▶ **Given problem**
Present the part of the listing below that opens with the line containing "sub-region: Provincia di Udine" and closes with the line containing "latitude: 19.3538", both included, as a numbered list with blank lines omitted. Leave the pictures out of your answer.

▶ **Exercise inputs**
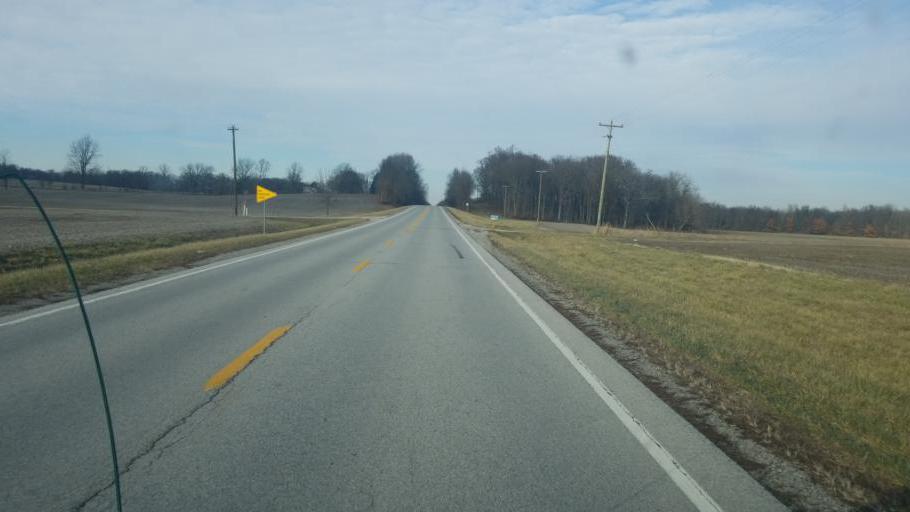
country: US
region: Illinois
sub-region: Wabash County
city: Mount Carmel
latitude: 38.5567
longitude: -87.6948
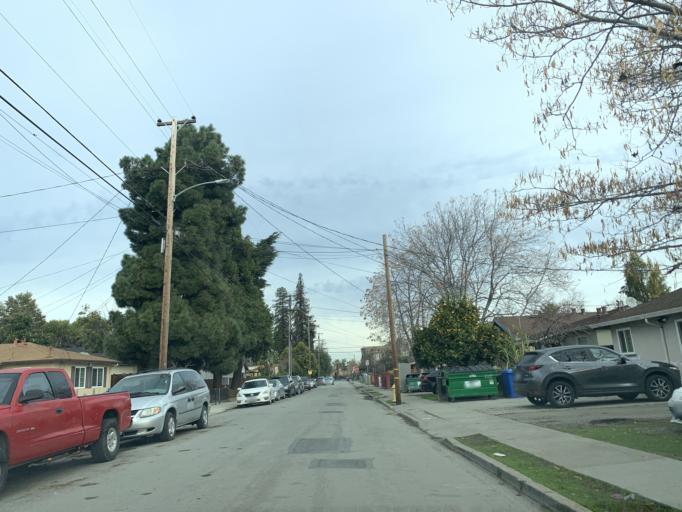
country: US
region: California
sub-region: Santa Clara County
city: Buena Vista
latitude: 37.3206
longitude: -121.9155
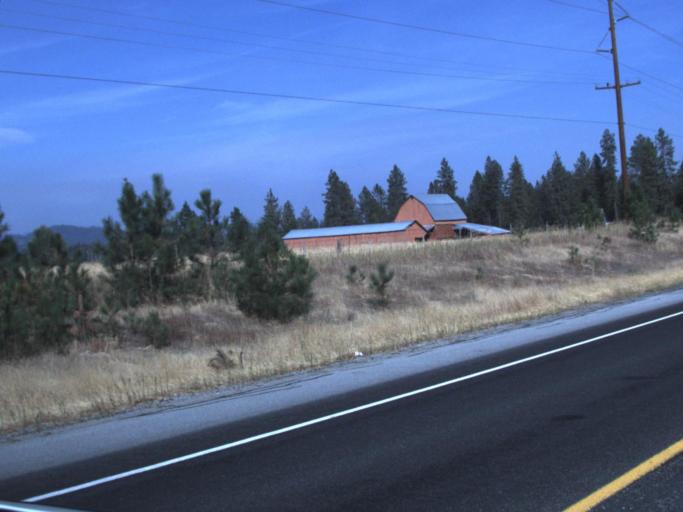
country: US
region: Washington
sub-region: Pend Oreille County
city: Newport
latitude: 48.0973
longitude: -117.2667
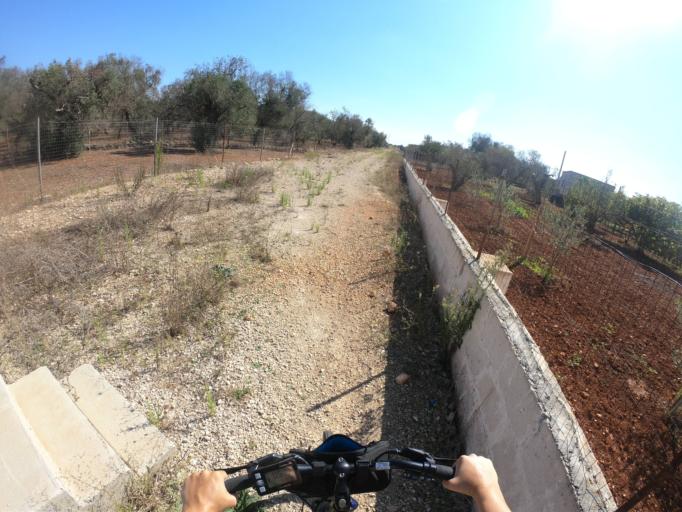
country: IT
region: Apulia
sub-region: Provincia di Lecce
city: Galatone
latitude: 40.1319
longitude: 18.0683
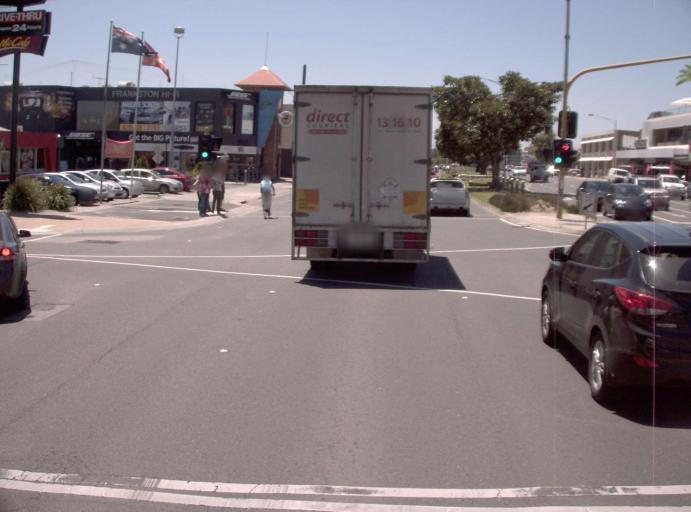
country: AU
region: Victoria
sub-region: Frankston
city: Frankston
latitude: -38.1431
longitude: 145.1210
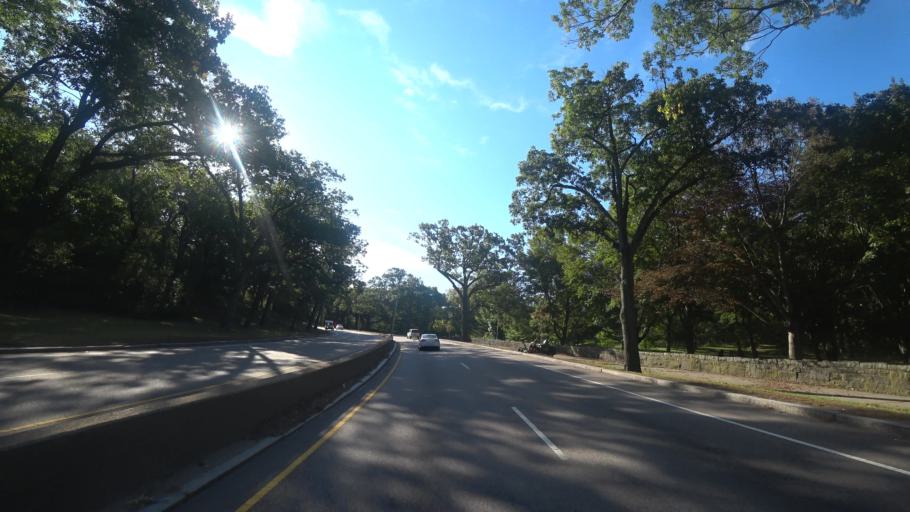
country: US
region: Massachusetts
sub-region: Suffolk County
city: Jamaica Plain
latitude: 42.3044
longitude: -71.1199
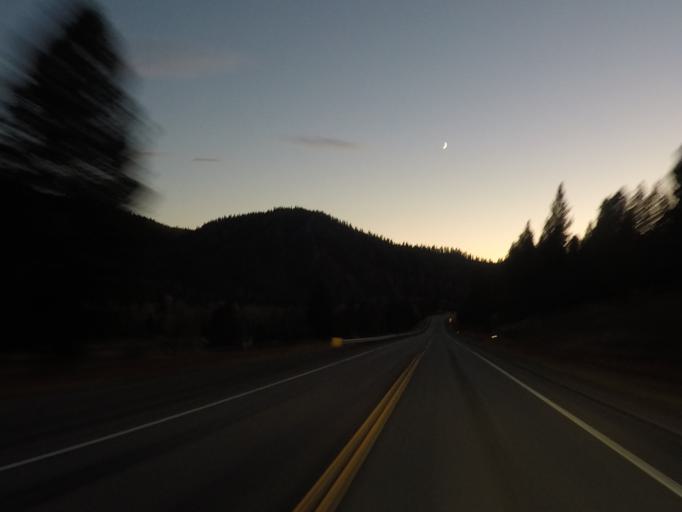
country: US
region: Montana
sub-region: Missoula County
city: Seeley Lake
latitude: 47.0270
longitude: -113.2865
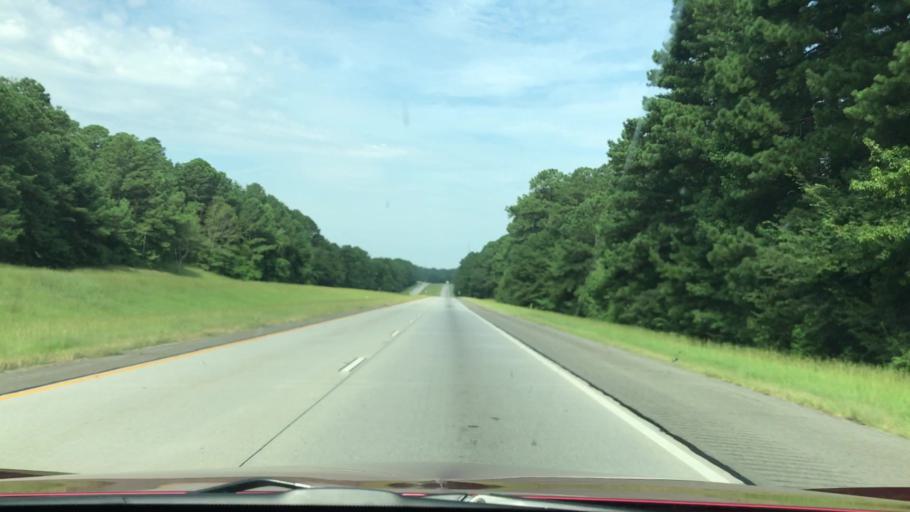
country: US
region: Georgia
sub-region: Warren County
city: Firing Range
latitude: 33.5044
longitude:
---
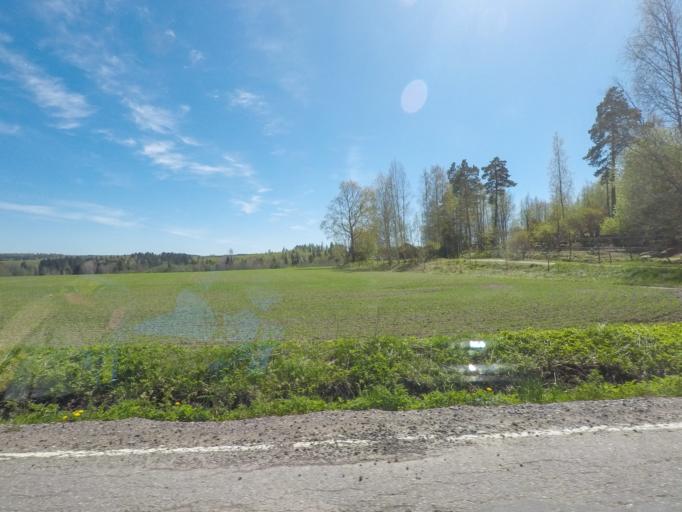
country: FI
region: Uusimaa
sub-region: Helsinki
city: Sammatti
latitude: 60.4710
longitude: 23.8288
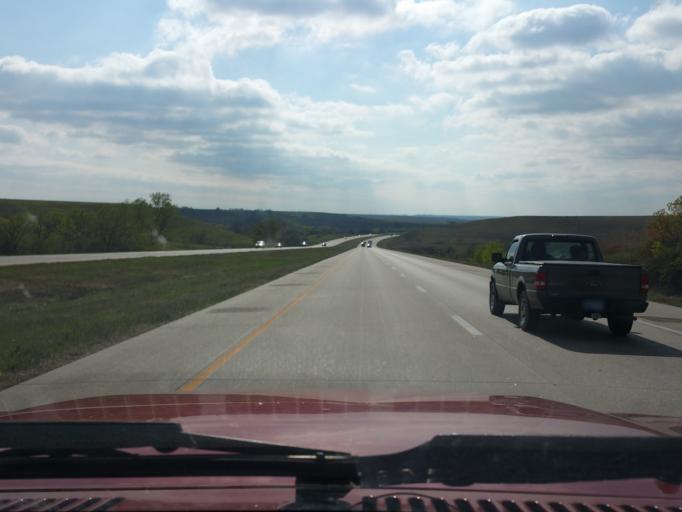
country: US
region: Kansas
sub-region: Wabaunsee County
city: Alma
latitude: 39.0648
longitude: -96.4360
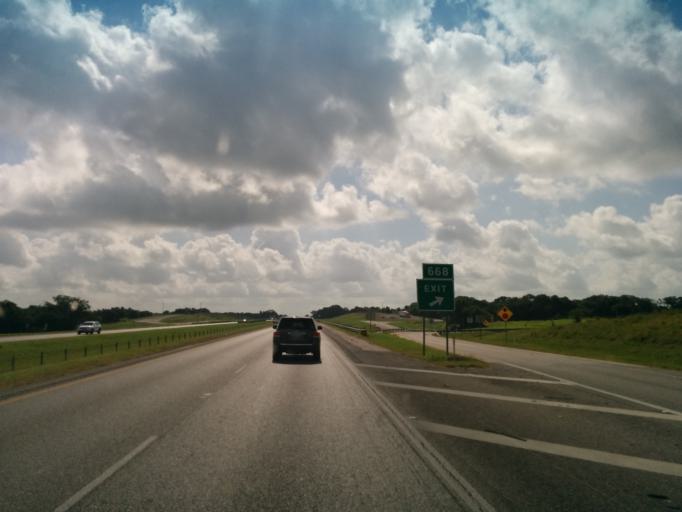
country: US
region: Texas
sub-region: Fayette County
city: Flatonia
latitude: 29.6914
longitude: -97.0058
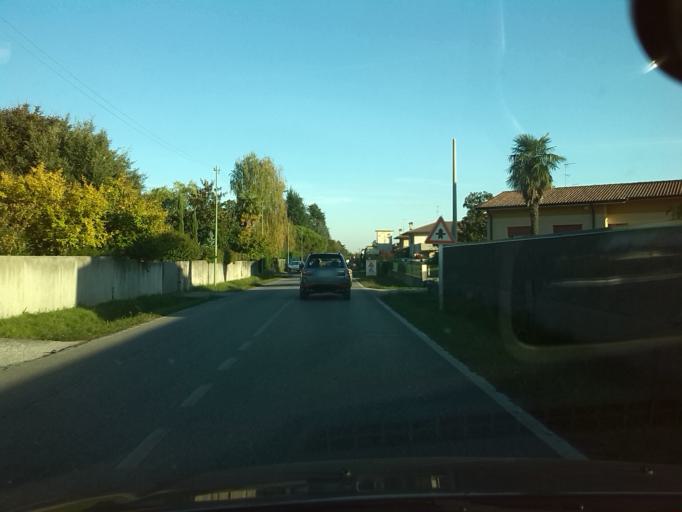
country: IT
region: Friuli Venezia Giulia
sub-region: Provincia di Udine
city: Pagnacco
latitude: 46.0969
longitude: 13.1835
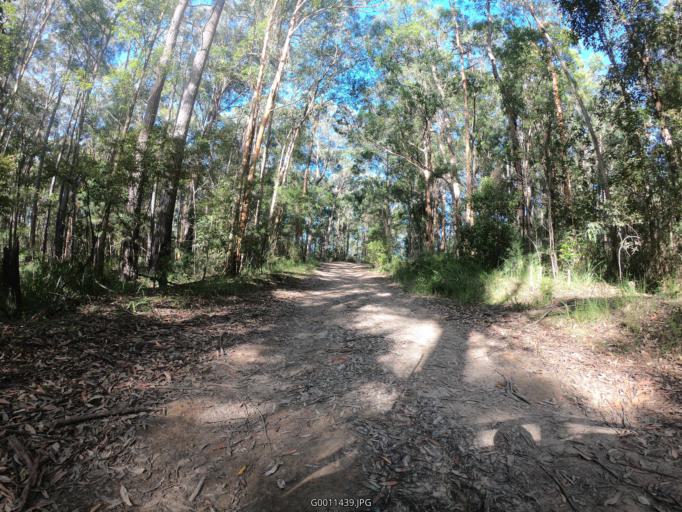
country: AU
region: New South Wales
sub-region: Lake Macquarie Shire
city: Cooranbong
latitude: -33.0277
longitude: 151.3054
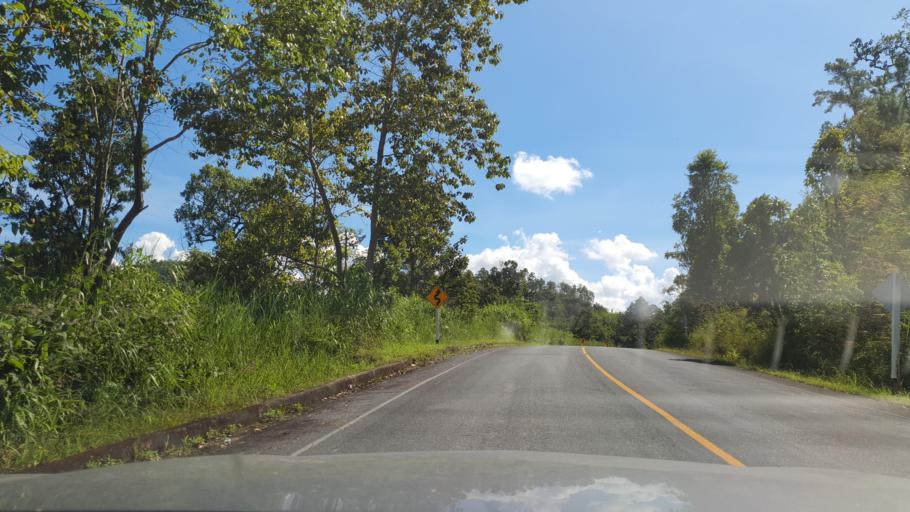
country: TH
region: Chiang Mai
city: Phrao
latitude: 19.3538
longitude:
...
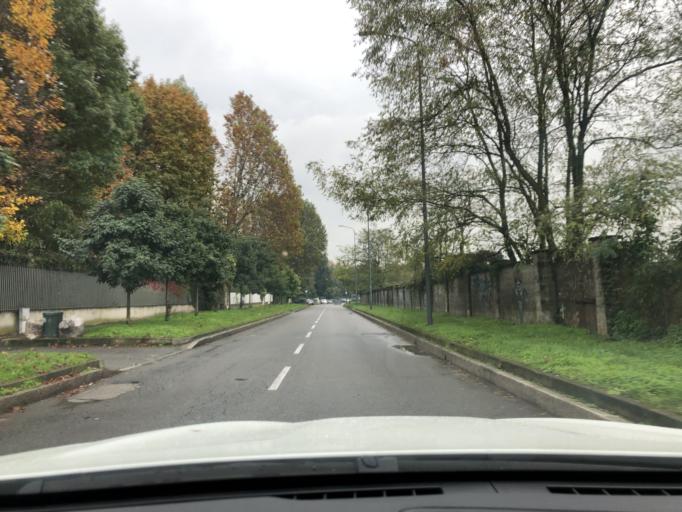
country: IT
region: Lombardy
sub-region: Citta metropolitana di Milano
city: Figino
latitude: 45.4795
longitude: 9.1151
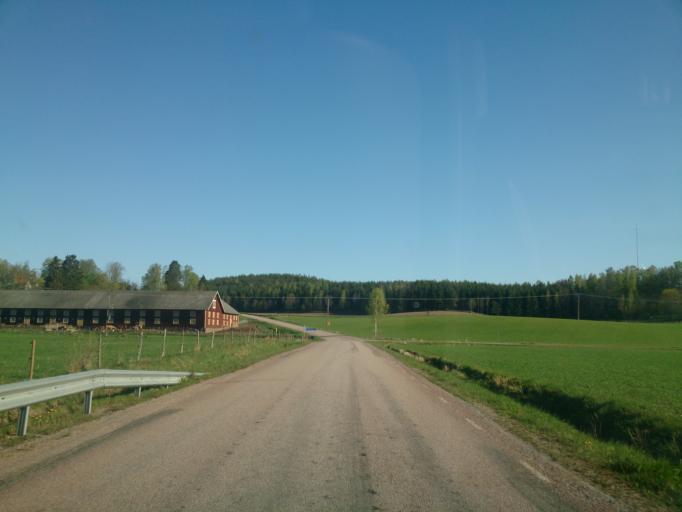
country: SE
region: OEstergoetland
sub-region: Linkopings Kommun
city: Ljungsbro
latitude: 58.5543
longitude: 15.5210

▶ **Solution**
1. sub-region: Provincia di Udine
2. city: Pagnacco
3. latitude: 46.0969
4. longitude: 13.1835
5. country: AU
6. region: New South Wales
7. sub-region: Lake Macquarie Shire
8. city: Cooranbong
9. latitude: -33.0277
10. longitude: 151.3054
11. country: TH
12. region: Chiang Mai
13. city: Phrao
14. latitude: 19.3538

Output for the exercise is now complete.